Please make sure what you return matches the listing below exactly, minus its pictures.

• • • • • • •

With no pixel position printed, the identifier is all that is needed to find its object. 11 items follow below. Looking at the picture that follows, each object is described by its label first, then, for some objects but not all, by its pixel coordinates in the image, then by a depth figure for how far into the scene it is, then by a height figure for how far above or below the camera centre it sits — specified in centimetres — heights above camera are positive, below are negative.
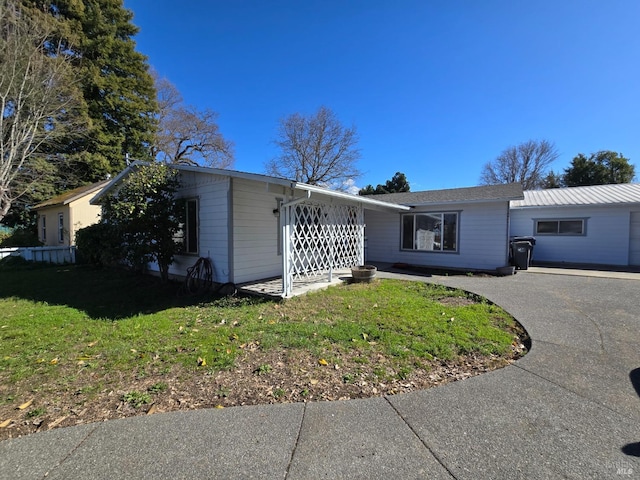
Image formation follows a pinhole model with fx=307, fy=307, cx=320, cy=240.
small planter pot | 812 -115
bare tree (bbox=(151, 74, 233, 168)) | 2638 +874
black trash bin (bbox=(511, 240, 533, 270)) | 1054 -77
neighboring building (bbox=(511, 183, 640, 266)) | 1167 +31
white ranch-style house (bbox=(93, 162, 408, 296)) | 688 +15
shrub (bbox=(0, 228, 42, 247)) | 1745 -46
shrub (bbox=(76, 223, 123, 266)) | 766 -35
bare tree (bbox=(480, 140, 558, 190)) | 3161 +723
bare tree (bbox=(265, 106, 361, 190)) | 2703 +731
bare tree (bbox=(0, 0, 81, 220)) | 1403 +669
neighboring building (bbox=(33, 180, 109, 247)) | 1453 +89
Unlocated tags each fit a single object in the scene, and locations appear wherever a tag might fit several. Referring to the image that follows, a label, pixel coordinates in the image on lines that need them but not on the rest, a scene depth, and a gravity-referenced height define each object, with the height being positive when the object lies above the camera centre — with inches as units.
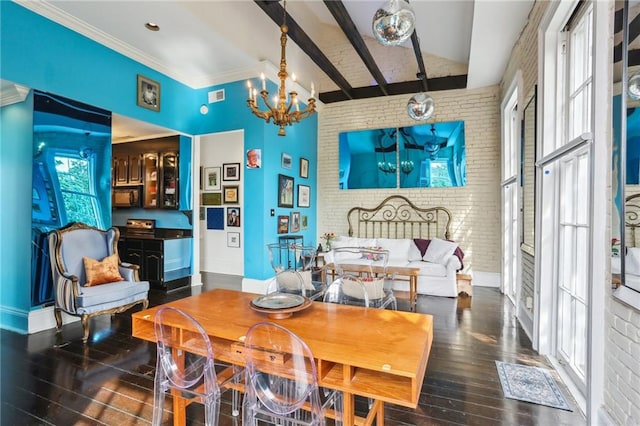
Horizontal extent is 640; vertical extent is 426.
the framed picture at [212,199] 275.0 +12.9
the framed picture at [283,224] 221.9 -7.6
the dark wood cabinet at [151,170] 220.3 +32.7
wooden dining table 51.8 -24.9
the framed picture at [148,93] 182.7 +73.6
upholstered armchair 129.6 -30.3
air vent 212.5 +83.1
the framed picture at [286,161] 225.6 +40.7
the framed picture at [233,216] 267.0 -2.5
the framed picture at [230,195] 265.0 +16.3
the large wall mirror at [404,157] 238.2 +49.5
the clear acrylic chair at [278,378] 51.7 -29.7
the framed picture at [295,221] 240.2 -5.6
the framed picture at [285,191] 221.5 +17.5
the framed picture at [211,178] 276.7 +32.0
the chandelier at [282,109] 129.2 +47.4
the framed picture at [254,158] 203.6 +37.6
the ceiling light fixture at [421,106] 179.5 +65.9
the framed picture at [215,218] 275.3 -4.4
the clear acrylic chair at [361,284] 99.9 -29.6
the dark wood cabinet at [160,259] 199.5 -31.8
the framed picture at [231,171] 264.5 +37.2
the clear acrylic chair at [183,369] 63.6 -35.4
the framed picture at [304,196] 252.5 +16.1
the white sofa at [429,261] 193.2 -31.2
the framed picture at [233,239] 268.7 -23.1
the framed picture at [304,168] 252.7 +39.4
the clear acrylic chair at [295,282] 112.0 -27.0
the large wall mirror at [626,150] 57.9 +13.9
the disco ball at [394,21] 91.5 +60.4
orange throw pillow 141.5 -28.4
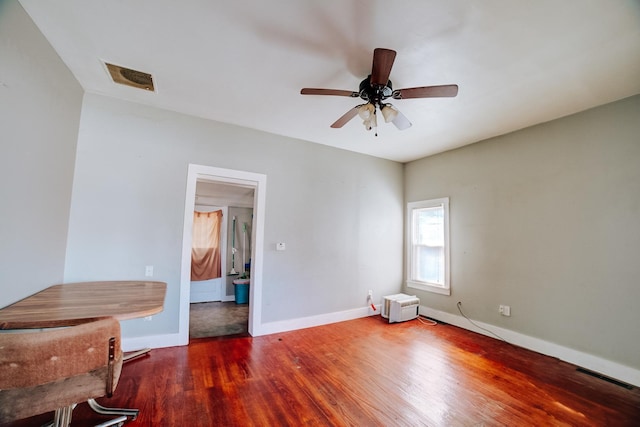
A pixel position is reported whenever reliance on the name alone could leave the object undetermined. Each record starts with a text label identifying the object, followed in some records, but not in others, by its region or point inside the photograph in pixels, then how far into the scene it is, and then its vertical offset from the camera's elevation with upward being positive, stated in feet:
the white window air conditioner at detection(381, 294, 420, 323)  13.24 -3.74
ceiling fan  5.86 +3.70
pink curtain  18.02 -1.17
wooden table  4.50 -1.65
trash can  17.52 -4.00
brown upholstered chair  3.82 -2.23
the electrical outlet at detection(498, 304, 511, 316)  11.05 -3.06
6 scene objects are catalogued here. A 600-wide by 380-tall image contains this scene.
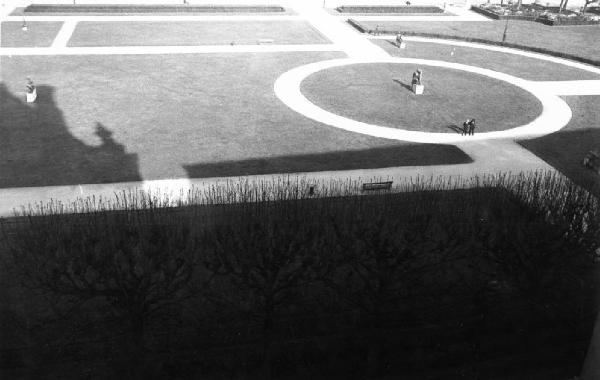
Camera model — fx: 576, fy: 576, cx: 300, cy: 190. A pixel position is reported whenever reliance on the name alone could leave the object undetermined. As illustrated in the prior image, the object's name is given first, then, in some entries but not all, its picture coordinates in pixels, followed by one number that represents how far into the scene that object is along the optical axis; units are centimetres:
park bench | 2864
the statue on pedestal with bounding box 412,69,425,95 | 4475
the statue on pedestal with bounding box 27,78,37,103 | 3956
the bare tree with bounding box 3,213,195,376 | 1805
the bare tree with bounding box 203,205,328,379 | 1894
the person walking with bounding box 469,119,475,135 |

• • • • • • •

(YOUR SOLUTION):
With no pixel position printed, the identifier is all that is needed to find its object. 11 items follow below. Looking at the picture that follows, each object is described by its label first, then, for some objects but not all, by its pixel coordinates in the image, then by a depth figure for how far into the scene it is, then by a height figure for how far above or below the camera centre it sits — specified in centimetres — heights above camera are positive, below are negative.
Image formation follows a pinhole model with fx=307, fy=307, cx=320, cy=240.
small planter pot | 812 -115
bare tree (bbox=(151, 74, 233, 168)) | 2638 +874
black trash bin (bbox=(511, 240, 533, 270)) | 1054 -77
neighboring building (bbox=(511, 183, 640, 266)) | 1167 +31
white ranch-style house (bbox=(93, 162, 408, 296)) | 688 +15
shrub (bbox=(0, 228, 42, 247)) | 1745 -46
shrub (bbox=(76, 223, 123, 266)) | 766 -35
bare tree (bbox=(480, 140, 558, 190)) | 3161 +723
bare tree (bbox=(265, 106, 361, 190)) | 2703 +731
bare tree (bbox=(0, 0, 81, 220)) | 1403 +669
neighboring building (bbox=(33, 180, 109, 247)) | 1453 +89
Unlocated tags each fit a single object in the scene, and locations appear wherever a tag might fit several. Referring to the image that follows, a label, pixel coordinates in the image on lines that need them but not on the rest, a scene depth, and a gravity-referenced height define each object, with the height being positive when the object lies above the camera centre — with inches as units.
Horizontal extent is 640; vertical extent is 426.
the framed picture at [212,199] 275.0 +12.9
the framed picture at [283,224] 221.9 -7.6
the dark wood cabinet at [151,170] 220.3 +32.7
wooden dining table 51.8 -24.9
the framed picture at [148,93] 182.7 +73.6
upholstered armchair 129.6 -30.3
air vent 212.5 +83.1
the framed picture at [286,161] 225.6 +40.7
the framed picture at [233,216] 267.0 -2.5
the framed picture at [230,195] 265.0 +16.3
the large wall mirror at [404,157] 238.2 +49.5
the clear acrylic chair at [278,378] 51.7 -29.7
the framed picture at [295,221] 240.2 -5.6
the framed picture at [285,191] 221.5 +17.5
the framed picture at [211,178] 276.7 +32.0
the chandelier at [282,109] 129.2 +47.4
the framed picture at [254,158] 203.6 +37.6
the ceiling light fixture at [421,106] 179.5 +65.9
the framed picture at [215,218] 275.3 -4.4
the clear acrylic chair at [361,284] 99.9 -29.6
the dark wood cabinet at [160,259] 199.5 -31.8
the framed picture at [231,171] 264.5 +37.2
the clear acrylic chair at [183,369] 63.6 -35.4
the framed picture at [304,196] 252.5 +16.1
the white sofa at [429,261] 193.2 -31.2
the framed picture at [233,239] 268.7 -23.1
the framed picture at [304,168] 252.7 +39.4
the clear acrylic chair at [295,282] 112.0 -27.0
the large wall mirror at [626,150] 57.9 +13.9
the disco ball at [394,21] 91.5 +60.4
orange throw pillow 141.5 -28.4
A pixel position is reported whenever reliance on the name alone could leave the object undetermined. Each record starts with a text label identifying the object, followed in some records, but not in others, by its region or point inside the photograph in pixels, then how far into the scene it is, and then its vertical offset from the camera's elevation with upward being positive, stated in feet:
the white window air conditioner at detection(381, 294, 420, 323)  13.24 -3.74
ceiling fan  5.86 +3.70
pink curtain  18.02 -1.17
wooden table  4.50 -1.65
trash can  17.52 -4.00
brown upholstered chair  3.82 -2.23
the electrical outlet at detection(498, 304, 511, 316)  11.05 -3.06
6 scene objects are catalogued here. A 600-wide by 380-tall image contains this scene.
Camera model — fx: 576, fy: 576, cx: 300, cy: 190. A pixel position is reported whenever reliance on the name alone could leave the object undetermined. As illustrated in the prior image, the object's name is given first, then, in some entries but not all, its picture coordinates in pixels, followed by one number that represents how far into the scene that object is along the optical axis; units are centimetres:
park bench | 2864
the statue on pedestal with bounding box 412,69,425,95 | 4475
the statue on pedestal with bounding box 27,78,37,103 | 3956
the bare tree with bounding box 3,213,195,376 | 1805
the bare tree with bounding box 203,205,328,379 | 1894
the person walking with bounding box 469,119,475,135 |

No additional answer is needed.